Nordkoreanische Hacker nutzen GitHub als Kommandozentrale in Angriffen auf Südkorea

Nordkoreanische Hacker nutzen GitHub als Kommandozentrale in Angriffen auf Südkorea
Zusammenfassung

Nordkoreanische Hacker missbrauchen GitHub als Kontrollzentrum für Angriffe auf Südkorea – eine bemerkenswerte Eskalation von Cyber-Bedrohungen, die auch deutsche Organisationen aufhorchen lassen sollte. Sicherheitsforscher von Fortinet haben entdeckt, dass dem nordkoreanischen Regime zugeordnete Threat Actor mehrstufige Angriffe durchführen, bei denen sie die vermeintlich sichere GitHub-Plattform als Command-and-Control-Infrastruktur missnutzen. Die Attacken starten mit täuschend echten Windows-Shortcut-Dateien, die über Phishing-E-Mails verbreitet werden und schlussendlich zu einem PowerShell-Skript führen, das sich persistent auf betroffenen Systemen einnistet. Besonders bemerkenswert ist die Verwendung von nativen Windows-Tools und GitHub-Accounts zur Verschleierung der böswilligen Aktivitäten – eine Taktik, die Sicherheitssysteme effektiv umgeht. Während die Angriffe aktuell primär südkoreanische Organisationen treffen, zeigen sich deutsche Unternehmen und Behörden zunehmend in den Fokus solcher staatlich unterstützten Cyberangriffe gerückt. Die Erkenntnisse verdeutlichen, wie Angreifer vertrauenswürdige Plattformen als Waffe einsetzen und unterstreichen die Notwendigkeit erhöhter Wachsamkeit bei der Überprüfung verdächtiger Dateitypen und E-Mail-Anhänge.
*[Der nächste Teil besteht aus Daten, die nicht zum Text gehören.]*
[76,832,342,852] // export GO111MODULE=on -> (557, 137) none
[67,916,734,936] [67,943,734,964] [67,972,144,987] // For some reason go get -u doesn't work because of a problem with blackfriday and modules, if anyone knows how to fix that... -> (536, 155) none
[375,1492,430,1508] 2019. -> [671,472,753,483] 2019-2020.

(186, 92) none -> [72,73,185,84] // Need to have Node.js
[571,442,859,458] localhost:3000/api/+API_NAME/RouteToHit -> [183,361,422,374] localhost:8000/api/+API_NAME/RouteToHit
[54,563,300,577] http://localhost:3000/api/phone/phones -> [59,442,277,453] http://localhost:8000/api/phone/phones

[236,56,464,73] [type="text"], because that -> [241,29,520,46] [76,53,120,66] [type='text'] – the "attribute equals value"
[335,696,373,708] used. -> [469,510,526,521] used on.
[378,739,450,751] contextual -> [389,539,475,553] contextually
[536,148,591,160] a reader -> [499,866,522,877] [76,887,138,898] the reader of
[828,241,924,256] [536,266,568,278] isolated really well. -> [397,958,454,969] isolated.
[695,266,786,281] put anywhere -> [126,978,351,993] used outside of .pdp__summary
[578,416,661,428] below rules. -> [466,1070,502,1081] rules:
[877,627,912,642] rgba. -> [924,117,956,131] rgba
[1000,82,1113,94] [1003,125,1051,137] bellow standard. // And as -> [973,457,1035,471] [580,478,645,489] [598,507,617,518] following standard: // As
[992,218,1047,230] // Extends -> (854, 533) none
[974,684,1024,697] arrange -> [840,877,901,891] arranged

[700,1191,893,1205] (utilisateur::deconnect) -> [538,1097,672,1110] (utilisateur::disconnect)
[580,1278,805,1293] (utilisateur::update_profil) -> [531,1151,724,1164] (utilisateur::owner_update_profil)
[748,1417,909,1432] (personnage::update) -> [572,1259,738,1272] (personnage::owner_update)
Die Sicherheitsfirma Fortinet FortiGuard Labs hat eine neue Angriffskampagne dokumentiert, die zeigt, wie nordkoreanische Hacker Plattformen wie GitHub zweckentfremden. Die LNK-Dateien dienen als Einstiegspunkt und laden zunächst ein Täuschungs-PDF sowie ein PowerShell-Skript herunter. Während das Dokument dem Opfer angezeigt wird, agiert das Skript im Verborgenen.

Das PowerShell-Skript führt zunächst Sicherheitschecks durch und sucht nach Indikatoren für virtuelle Maschinen, Debugger und Forensik-Tools. Werden solche Prozesse erkannt, beendet sich das Skript sofort. Andernfalls extrahiert es ein VBScript und etabliert Persistenz durch geplante Aufgaben, die das Payload alle 30 Minuten in verstecktem Modus ausführen.

Besonders bemerkenswert ist die Verwendung von GitHub: Das Skript exfiltriert Systeminformationen in ein Repository unter dem Account „motoralis” und nutzt dabei ein hart codiertes Access-Token. Weitere identifizierte GitHub-Accounts lauten „God0808RAMA”, „Pigresy80”, „entire73”, „pandora0009” und „brandonleeodd93-blip”. Der Angreifer parst daraufhin eine spezifische Datei im selben Repository, um zusätzliche Module oder Anweisungen abzurufen.

Fortinet ordnet die Kampagne der nordkoreanischen Hackergruppe Kimsuky zu, die bereits früher mit dem RAT Xeno und dessen Variante MoonPeak in Verbindung gebracht wurde. Zeitgleich dokumentierte die südkoreanische Sicherheitsfirma AhnLab eine ähnliche LNK-basierte Infektionskette, die diesmal in einem Python-basierten Backdoor mündet. Diese Variante nutzt Dropbox als C2-Kanal und laden ZIP-Fragment-Dateien von „quickcon[.]store” herunter.

Ein weiterer Befund betrifft ScarCruft, eine weitere nordkoreanische Hackergruppe, die verstärkt HWP-OLE-Dropper (Hangul Word Processor) einsetzt, um RokRAT auszuliefern. Das Malware-Objekt ist als OLE-Objekt im Dokument eingebettet und wird durch DLL-Sideloading ausgeführt.

Wie Sicherheitsforscherin Cara Lin erklärte, nutzen diese Angreifer gezielt Windows-Bordmittel statt komplexer Custom-Malware. Durch minimale PE-Dateien und die Nutzung von LolBins erreichen sie niedrige Erkennungsraten bei breiter Zielgruppe. Diese Entwicklung unterstreicht die wachsende Raffinesse nordkoreanischer Cyber-Operationen.